▶ [Aim of the task] A precise repetition of every line below is the required answer.

╭──

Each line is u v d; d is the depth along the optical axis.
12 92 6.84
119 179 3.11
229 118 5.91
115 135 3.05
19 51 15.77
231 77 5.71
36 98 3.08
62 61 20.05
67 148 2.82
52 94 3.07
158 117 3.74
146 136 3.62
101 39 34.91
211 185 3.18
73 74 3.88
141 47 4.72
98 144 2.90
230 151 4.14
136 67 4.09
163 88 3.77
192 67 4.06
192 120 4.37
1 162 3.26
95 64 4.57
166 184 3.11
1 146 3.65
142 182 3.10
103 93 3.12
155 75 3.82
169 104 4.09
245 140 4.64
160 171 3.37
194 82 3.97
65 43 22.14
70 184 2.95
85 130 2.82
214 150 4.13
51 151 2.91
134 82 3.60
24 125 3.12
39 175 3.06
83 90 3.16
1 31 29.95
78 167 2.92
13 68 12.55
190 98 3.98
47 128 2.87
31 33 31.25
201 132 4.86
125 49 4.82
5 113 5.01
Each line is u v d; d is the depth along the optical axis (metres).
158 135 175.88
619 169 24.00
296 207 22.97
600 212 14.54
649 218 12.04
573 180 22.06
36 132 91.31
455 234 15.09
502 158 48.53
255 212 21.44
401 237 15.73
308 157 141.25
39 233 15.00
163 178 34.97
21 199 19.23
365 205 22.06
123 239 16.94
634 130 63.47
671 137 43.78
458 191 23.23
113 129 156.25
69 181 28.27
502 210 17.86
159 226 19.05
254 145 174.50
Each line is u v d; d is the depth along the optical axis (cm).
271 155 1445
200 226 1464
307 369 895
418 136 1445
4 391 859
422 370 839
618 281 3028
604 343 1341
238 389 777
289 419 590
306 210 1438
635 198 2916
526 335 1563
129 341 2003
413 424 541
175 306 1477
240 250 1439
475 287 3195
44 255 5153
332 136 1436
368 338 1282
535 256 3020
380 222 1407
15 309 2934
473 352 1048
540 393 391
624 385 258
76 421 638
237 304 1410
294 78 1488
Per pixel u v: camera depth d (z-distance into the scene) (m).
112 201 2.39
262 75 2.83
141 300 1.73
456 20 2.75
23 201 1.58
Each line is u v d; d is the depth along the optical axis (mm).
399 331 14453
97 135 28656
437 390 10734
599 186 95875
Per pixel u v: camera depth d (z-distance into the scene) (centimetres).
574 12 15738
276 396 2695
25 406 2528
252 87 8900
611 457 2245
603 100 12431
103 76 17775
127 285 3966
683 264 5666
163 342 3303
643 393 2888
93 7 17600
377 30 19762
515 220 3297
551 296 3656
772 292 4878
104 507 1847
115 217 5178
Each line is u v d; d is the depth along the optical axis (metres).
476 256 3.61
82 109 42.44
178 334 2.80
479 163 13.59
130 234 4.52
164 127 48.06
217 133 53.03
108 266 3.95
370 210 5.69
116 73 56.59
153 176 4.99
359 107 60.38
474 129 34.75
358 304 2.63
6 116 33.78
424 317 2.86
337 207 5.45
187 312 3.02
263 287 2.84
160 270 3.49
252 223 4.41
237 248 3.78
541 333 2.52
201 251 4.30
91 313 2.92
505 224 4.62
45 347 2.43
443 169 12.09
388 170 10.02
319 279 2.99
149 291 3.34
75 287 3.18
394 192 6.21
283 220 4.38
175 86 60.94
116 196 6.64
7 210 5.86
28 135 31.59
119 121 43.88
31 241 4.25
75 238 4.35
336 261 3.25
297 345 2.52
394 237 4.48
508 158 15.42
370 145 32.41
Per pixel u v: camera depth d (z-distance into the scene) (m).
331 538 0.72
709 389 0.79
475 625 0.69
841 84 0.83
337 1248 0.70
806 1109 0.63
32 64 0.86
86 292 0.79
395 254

╰──

▶ [Result below]
Each line is u v d; d is the depth along the optical axis.
12 92 6.84
119 179 3.11
229 118 5.91
115 135 3.05
19 51 15.77
231 77 5.71
36 98 3.08
62 61 20.05
67 148 2.82
52 94 3.07
158 117 3.74
146 136 3.62
101 39 34.91
211 185 3.18
73 74 3.88
141 47 4.72
98 144 2.90
230 151 4.14
136 67 4.09
163 88 3.77
192 67 4.06
192 120 4.37
1 162 3.26
95 64 4.57
166 184 3.11
1 146 3.65
142 182 3.10
103 93 3.12
155 75 3.82
169 104 4.09
245 140 4.64
160 171 3.37
194 82 3.97
65 43 22.14
70 184 2.95
85 130 2.82
214 150 4.13
51 151 2.91
134 82 3.60
24 125 3.12
39 175 3.06
83 90 3.16
1 31 29.95
78 167 2.92
13 68 12.55
190 98 3.98
47 128 2.87
31 33 31.25
201 132 4.86
125 49 4.82
5 113 5.01
Each line is u v d; d is the depth along the optical axis (metres).
158 135 175.88
619 169 24.00
296 207 22.97
600 212 14.54
649 218 12.04
573 180 22.06
36 132 91.31
455 234 15.09
502 158 48.53
255 212 21.44
401 237 15.73
308 157 141.25
39 233 15.00
163 178 34.97
21 199 19.23
365 205 22.06
123 239 16.94
634 130 63.47
671 137 43.78
458 191 23.23
113 129 156.25
69 181 28.27
502 210 17.86
159 226 19.05
254 145 174.50
Each line is u v d; d is the depth along the optical axis (cm).
271 155 1445
200 226 1464
307 369 895
418 136 1445
4 391 859
422 370 839
618 281 3028
604 343 1341
238 389 777
289 419 590
306 210 1438
635 198 2916
526 335 1563
129 341 2003
413 424 541
175 306 1477
240 250 1439
475 287 3195
44 255 5153
332 136 1436
368 338 1282
535 256 3020
380 222 1407
15 309 2934
473 352 1048
540 393 391
624 385 258
76 421 638
237 304 1410
294 78 1488
Per pixel u v: camera depth d (z-distance into the scene) (m).
112 201 2.39
262 75 2.83
141 300 1.73
456 20 2.75
23 201 1.58
Each line is u v d; d is the depth along the optical axis (mm).
399 331 14453
97 135 28656
437 390 10734
599 186 95875
Per pixel u v: camera depth d (z-distance into the scene) (centimetres).
574 12 15738
276 396 2695
25 406 2528
252 87 8900
611 457 2245
603 100 12431
103 76 17775
127 285 3966
683 264 5666
163 342 3303
643 393 2888
93 7 17600
377 30 19762
515 220 3297
551 296 3656
772 292 4878
104 507 1847
115 217 5178
Each line is u v d; d is the depth along the optical axis (metres).
476 256 3.61
82 109 42.44
178 334 2.80
479 163 13.59
130 234 4.52
164 127 48.06
217 133 53.03
108 266 3.95
370 210 5.69
116 73 56.59
153 176 4.99
359 107 60.38
474 129 34.75
358 304 2.63
6 116 33.78
424 317 2.86
337 207 5.45
187 312 3.02
263 287 2.84
160 270 3.49
252 223 4.41
237 248 3.78
541 333 2.52
201 251 4.30
91 313 2.92
505 224 4.62
45 347 2.43
443 169 12.09
388 170 10.02
319 279 2.99
149 291 3.34
75 287 3.18
394 192 6.21
283 220 4.38
175 86 60.94
116 196 6.64
7 210 5.86
28 135 31.59
119 121 43.88
31 241 4.25
75 238 4.35
336 261 3.25
297 345 2.52
394 237 4.48
508 158 15.42
370 145 32.41
Per pixel u v: camera depth d (z-distance into the scene) (m).
331 538 0.72
709 389 0.79
475 625 0.69
841 84 0.83
337 1248 0.70
806 1109 0.63
32 64 0.86
86 292 0.79
395 254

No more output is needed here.